Entries supplied Start Marker

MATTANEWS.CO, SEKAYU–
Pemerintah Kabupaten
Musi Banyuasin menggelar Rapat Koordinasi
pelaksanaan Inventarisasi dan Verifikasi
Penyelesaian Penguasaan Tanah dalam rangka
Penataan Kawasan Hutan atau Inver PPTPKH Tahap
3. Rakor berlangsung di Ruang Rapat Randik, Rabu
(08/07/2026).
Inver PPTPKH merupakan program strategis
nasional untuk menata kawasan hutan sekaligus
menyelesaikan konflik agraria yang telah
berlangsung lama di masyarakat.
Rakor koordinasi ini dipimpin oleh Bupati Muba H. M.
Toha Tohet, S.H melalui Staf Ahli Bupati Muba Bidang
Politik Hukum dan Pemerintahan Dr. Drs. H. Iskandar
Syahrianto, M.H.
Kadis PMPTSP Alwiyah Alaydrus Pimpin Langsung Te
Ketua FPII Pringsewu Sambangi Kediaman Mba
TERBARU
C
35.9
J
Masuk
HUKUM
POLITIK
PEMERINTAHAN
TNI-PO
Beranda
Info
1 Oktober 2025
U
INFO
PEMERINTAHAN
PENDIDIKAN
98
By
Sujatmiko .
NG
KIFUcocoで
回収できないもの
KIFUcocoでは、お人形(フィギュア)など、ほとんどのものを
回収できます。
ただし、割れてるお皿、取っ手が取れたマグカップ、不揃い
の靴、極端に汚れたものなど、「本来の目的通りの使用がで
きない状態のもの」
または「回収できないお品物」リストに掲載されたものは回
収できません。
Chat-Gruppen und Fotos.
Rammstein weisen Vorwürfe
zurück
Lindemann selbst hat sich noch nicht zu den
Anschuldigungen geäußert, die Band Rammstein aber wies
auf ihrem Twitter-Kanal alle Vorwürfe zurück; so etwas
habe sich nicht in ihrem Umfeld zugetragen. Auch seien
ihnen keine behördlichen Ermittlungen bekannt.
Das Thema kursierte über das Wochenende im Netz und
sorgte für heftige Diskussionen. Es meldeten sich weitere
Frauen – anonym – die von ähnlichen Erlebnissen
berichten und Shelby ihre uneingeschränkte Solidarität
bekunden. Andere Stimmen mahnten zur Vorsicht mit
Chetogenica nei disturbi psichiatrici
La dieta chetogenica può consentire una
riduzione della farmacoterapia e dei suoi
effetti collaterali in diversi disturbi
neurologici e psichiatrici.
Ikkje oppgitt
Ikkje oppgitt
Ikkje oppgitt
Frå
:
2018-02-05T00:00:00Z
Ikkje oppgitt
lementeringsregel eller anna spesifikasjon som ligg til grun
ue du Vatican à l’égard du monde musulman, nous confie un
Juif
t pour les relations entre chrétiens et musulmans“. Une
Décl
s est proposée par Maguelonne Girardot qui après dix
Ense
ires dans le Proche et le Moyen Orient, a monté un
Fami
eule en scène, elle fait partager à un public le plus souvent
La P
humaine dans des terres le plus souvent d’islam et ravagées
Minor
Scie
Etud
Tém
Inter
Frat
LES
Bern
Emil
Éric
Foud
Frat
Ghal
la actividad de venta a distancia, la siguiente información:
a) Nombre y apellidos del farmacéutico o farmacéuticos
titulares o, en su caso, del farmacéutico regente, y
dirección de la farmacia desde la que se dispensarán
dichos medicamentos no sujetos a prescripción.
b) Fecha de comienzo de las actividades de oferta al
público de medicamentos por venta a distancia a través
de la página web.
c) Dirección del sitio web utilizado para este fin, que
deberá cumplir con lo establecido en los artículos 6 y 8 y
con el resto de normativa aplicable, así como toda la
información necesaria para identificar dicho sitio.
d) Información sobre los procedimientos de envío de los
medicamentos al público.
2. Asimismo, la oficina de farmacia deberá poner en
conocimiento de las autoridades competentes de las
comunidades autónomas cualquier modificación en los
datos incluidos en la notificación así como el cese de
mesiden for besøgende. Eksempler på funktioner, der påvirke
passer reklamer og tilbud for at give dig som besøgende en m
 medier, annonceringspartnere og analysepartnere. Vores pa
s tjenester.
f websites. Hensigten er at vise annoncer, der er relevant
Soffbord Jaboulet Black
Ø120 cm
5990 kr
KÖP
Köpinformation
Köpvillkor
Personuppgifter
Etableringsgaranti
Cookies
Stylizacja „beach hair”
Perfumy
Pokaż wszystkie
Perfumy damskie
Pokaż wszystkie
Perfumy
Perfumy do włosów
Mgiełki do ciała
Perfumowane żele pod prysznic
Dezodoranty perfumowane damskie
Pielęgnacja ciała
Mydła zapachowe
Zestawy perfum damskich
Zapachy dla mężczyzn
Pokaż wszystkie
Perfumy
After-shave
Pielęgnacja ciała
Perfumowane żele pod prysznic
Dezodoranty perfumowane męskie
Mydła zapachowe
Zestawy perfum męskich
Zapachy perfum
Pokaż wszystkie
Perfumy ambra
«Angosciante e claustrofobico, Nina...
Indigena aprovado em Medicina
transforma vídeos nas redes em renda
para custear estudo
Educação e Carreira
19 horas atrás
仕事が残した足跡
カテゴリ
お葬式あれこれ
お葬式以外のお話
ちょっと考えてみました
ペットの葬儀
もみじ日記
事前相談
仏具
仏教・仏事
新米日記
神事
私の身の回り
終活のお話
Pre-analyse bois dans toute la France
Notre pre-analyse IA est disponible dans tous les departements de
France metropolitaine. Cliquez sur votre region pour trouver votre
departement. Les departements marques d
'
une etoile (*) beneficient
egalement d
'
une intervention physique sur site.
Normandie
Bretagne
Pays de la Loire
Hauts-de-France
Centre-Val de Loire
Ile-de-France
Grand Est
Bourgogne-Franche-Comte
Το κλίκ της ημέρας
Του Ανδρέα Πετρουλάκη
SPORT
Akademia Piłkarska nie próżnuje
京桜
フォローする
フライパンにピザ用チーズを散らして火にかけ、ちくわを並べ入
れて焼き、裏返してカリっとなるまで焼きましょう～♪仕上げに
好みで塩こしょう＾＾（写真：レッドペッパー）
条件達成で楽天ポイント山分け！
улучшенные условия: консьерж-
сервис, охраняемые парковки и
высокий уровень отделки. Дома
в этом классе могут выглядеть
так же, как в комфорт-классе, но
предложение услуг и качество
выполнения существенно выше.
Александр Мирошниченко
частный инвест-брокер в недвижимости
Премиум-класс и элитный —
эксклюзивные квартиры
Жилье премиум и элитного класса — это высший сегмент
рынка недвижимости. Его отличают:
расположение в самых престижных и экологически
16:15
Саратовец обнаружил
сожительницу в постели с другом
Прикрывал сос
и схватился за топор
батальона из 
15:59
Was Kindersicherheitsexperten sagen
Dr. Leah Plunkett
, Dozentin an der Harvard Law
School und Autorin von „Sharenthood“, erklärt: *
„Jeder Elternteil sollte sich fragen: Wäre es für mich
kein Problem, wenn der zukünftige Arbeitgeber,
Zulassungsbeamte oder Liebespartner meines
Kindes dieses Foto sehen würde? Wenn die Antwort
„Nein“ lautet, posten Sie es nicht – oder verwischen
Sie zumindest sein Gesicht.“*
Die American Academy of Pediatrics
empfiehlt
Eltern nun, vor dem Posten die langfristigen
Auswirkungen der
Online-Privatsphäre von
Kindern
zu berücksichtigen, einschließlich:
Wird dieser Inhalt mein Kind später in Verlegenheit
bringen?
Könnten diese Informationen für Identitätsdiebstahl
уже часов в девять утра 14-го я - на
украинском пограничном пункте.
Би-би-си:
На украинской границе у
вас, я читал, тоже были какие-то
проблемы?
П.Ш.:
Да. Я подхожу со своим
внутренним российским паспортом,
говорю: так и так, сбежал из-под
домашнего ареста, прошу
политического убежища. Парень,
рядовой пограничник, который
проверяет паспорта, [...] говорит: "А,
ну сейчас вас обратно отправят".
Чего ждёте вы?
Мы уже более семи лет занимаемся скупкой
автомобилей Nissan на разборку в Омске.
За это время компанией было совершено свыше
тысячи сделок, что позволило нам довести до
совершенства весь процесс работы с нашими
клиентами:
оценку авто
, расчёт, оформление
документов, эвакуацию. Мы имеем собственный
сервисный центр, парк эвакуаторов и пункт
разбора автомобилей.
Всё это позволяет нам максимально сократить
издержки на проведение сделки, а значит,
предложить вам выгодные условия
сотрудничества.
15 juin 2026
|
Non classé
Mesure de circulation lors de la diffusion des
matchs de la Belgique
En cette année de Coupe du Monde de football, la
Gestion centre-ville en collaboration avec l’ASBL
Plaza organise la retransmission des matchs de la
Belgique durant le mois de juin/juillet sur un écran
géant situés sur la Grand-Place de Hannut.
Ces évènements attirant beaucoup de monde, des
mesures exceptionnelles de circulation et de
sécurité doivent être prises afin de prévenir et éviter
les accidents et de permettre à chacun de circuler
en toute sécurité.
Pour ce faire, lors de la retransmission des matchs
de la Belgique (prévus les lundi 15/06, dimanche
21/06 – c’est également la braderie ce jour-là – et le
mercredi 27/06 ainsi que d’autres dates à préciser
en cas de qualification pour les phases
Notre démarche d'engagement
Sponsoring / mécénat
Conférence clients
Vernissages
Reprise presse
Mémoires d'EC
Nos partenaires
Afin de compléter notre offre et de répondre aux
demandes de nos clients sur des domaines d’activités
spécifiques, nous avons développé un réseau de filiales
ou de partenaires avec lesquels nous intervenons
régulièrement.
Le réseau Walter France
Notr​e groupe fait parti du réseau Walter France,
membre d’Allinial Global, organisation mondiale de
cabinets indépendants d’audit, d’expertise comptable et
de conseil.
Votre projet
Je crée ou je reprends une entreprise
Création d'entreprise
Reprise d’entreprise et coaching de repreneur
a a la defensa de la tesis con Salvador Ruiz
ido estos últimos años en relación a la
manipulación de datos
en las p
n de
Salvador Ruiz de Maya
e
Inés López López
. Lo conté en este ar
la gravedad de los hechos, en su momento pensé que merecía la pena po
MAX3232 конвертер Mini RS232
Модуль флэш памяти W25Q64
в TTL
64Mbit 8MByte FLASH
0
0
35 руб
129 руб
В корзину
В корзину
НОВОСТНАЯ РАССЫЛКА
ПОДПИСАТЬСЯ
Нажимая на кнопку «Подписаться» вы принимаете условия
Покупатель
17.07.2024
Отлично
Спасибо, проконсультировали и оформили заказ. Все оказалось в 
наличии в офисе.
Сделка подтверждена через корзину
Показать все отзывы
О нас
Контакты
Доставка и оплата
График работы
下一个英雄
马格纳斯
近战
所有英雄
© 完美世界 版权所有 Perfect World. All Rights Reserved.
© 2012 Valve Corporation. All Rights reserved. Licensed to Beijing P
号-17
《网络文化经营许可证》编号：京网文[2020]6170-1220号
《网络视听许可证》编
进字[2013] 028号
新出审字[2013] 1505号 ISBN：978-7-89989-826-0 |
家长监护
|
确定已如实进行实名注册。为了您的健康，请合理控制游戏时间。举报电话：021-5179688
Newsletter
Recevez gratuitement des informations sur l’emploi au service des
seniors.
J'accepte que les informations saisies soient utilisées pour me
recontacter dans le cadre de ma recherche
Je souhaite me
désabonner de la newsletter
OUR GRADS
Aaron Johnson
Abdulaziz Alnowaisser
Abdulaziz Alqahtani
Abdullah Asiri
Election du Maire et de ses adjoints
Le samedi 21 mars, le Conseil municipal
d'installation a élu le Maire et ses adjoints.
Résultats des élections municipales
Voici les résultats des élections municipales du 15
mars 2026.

Entries supplied End Marker

◆ Task item
The answer must be every line of the listing that holds the word "ihrem".

◆ Exercise answer
auf ihrem Twitter-Kanal alle Vorwürfe zurück; so etwas
habe sich nicht in ihrem Umfeld zugetragen. Auch seien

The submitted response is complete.